Mubbashir Rizvi - Colonial Infrastructure and the Politics of Partition of Punjab

Date
Thu October 31st 2019, 12:00 - 1:30pm
Event Sponsor
Shorenstein Asia-Pacific Research Center, Center for South Asia
Location
615 Crothers Way, Encina Commons, Rm 123, Stanford, CA, 94305
Mubbashir Rizvi - Colonial Infrastructure and the Politics of Partition of Punjab

In this paper, Dr. Rizvi will speculate on the role of colonial infrastructure and technological change in shaping the climate for mass violence in Punjab during the partition of British India. Punjab was not unique to experience the upheavals of partition but several scholars have noted the scale of the violence in Punjab, especially in the region known as the canal colonies in central Punjab, was unparalleled in the subcontinent (Khan 2017).  In taking account of the regionality of partition violence in Punjab, he will build on recent work on infrastructure studies to analyze three administrative projects; the 1850 Permanent Land Settlement of Punjab, the canal colonization projects in Central Punjab (1885-1946) and the Land Alienation Act of 1900, with an eye towards the biopolitics of partition. In this essay, he will build on the concept of “infrastructural violence’, or what Hannah Appel has defined as the uneven distribution of infrastructure that creates socio-spatial divisions between enclaves of connection and zones of abandonment. The social transformation that accompanied the permanent settlement of the land, and irrigation projects prompted Imran Ali, the historian of Punjab to describe Central Punjab as "a virtual human laboratory, as castes, clans, and tribes from different parts of the province converged on the new lands” (Ali 1988: viii). By the turn of the 20th century, Central Punjab was the center for commercial agriculture in South Asia (Gilmartin 1994, Ludden 1999). In this paper, Dr. Rizvi will track how canal colonization ushered in a new “politics of recognition” that proved so consequential in the run-up to the partition of British India..

Dr. Mubbashir Rizvi is an Assistant Professor in Cultural Anthropology at Georgetown University. He holds a Ph.D. in Social-Cultural Anthropology from the University of Texas-Austin, and a BA from Brooklyn College, City University of New York. His research and teaching interests span social movements, environmental justice, postcolonial militarization, and decolonization.
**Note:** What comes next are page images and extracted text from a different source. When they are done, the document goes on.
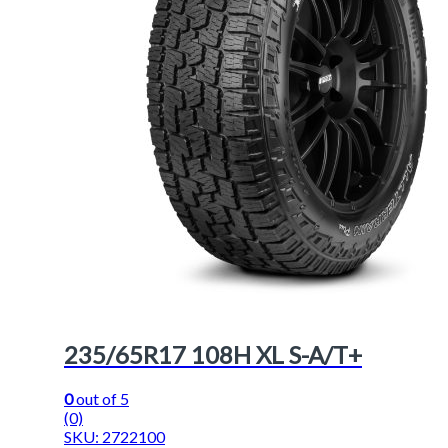
235/65R17 108H XL S-A/T+
0
out of 5
(0)
SKU: 2722100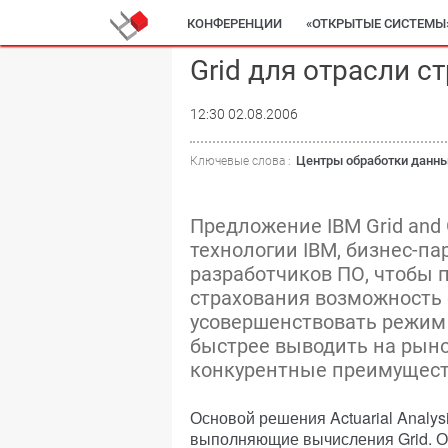
КОНФЕРЕНЦИИ
«ОТКРЫТЫЕ СИСТЕМЫ
Grid для отрасли с
12:30 02.08.2006
Центры обработки данн
Ключевые слова :
Предложение IBM Grid and G
технологии IBM, бизнес-п
разработчиков ПО, чтобы 
страхования возможность
усовершенствовать режим 
быстрее выводить на рыно
конкурентные преимущест
Основой решения Actuarial Analys
выполняющие вычисления Grid. О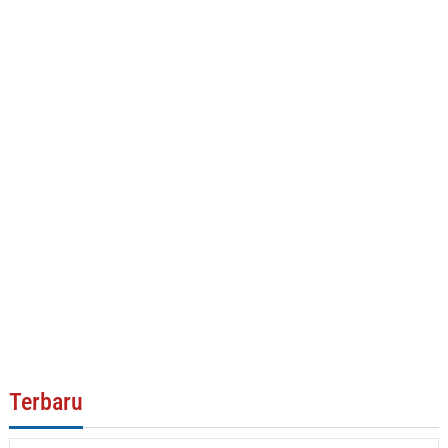
Terbaru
His forthcoming book, The Ethics of Staying: Social Movements and Land Rights in Pakistan (Stanford University Press May 2019), examines the rise of a land rights movement that challenged the Pakistani military’s policy to privatize the state-owned farms. Dr. Rizvi examines the role of social movements and technological change in shaping political agency in rural Pakistan. Dr. Rizvi has written on the moral economy of infrastructure projects, the use of counter-terrorism policies to suppress peasant land rights demands and the complexities arising from civil society/ NGO involvement in grassroots struggles. His publications appear in History and Anthropology, Anthropology Today, and Text, Performance and Practice.